Teuntje Veenstra (1994)

Eigenlijk was het plan om lang in Aruba te verblijven en vervolgens een grote reis te maken. En dan uiteindelijk maar zien waar het schip strandt. Maar corona dreef Teuntje terug naar Nederland. Om precies te zijn naar Van Aken in het Werkwarenhuis.

Teuntje is sinds 2020 – samen met kok Bas – verantwoordelijk voor de horeca in het Werkwarenhuis. “En dat is super leuk werk, vooral door de afwisseling. De ene keer zijn we een club, een dag later een restaurant. ’s Avonds weer terras en de volgende ochtend een fitnessclub.
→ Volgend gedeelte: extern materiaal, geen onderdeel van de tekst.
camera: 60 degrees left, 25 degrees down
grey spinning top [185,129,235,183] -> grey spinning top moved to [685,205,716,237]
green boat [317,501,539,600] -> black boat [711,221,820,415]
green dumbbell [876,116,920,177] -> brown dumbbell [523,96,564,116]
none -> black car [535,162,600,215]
Om ’s middags dan weer de boel om te bouwen tot conferentiezaal. We hebben hier zelfs al condoleances georganiseerd.”

Een groot contrast met haar vorige werk: een chique brasserie in Vught. “Daar moest ik me heel netjes gedragen, altijd lachen. Hartstikke leuk, maar ik was dat toneelstukje na vijf jaar wel beu.” Teuntje verhuisde naar Aruba – haar voormalige stageplek – om geld te verdienen. De ideale plek waar uitbundige vakantiegangers veel fooi gaven.

Maar ze had geen verblijfsvergunning. Toen corona kwam en de grenzen op slot dreigden te gaan, nam ze het vliegtuig terug naar Nederland. “Ik wilde niet terug naar mijn oude werk. Toen een vriendin tipte dat Edwin, Petra en Simone een bedrijfsleider zochten, ben ik op gesprek gegaan. Ik was enthousiast en zag mogelijkheden om mijn eigen twist eraan te geven.”
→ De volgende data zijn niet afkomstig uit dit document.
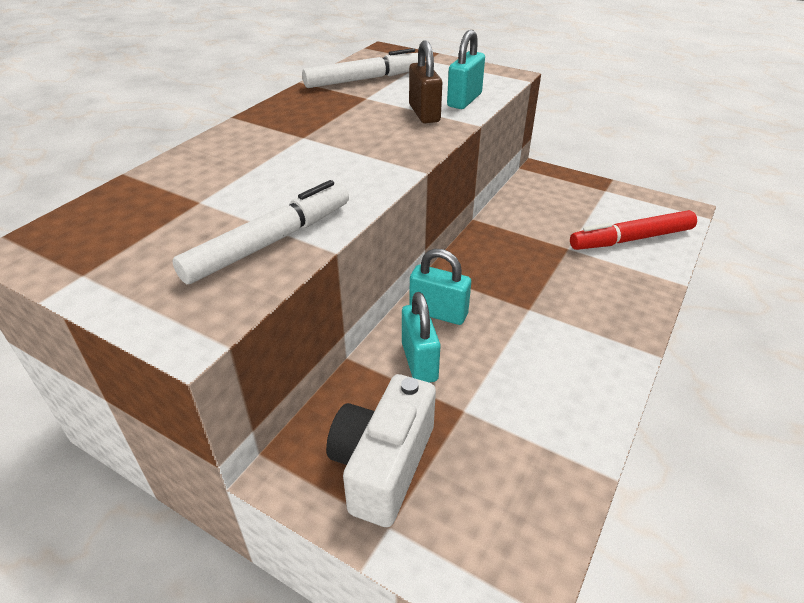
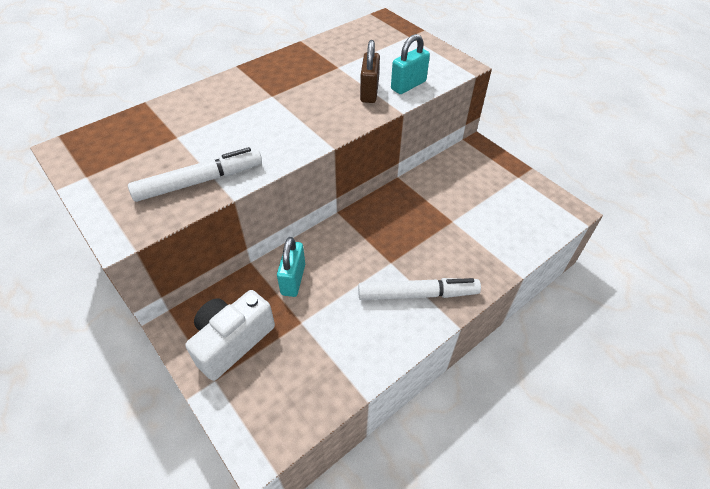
camera: 20 degrees right, 10 degrees up
white marker [302,48,418,88] -> white marker moved to [358,278,481,300]
turquoise padlock [409,249,471,325] -> none
red marker [570,210,697,250] -> none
“Het is hier veel vrijer en alternatiever dan de plekken waar ik eerder heb gewerkt. Iedereen kan gewoon lekker zichzelf zijn. In de binnenstad voel ik me aangekeken, is het zien en gezien worden. Bovendien is de menukaart overal hetzelfde: een carpaccio’tje, een sateetje. De Tramkade is gewoon net wat anders.”

Na de lockdown in de winter van 2020/2021 nam ze de verantwoordelijkheid over met Bas haar oude studiegenoot. Samen ‘runnen’ ze horeca Van Aken nu. Hopelijk nog wel een tijdje. “De plek is zo mooi. Je hebt het groen van de bomen, het water is dichtbij, er is lekker veel ruimte. Voel me hier veel meer mezelf. Daar ben ik Edwin, Petra en Simone dankbaar voor.”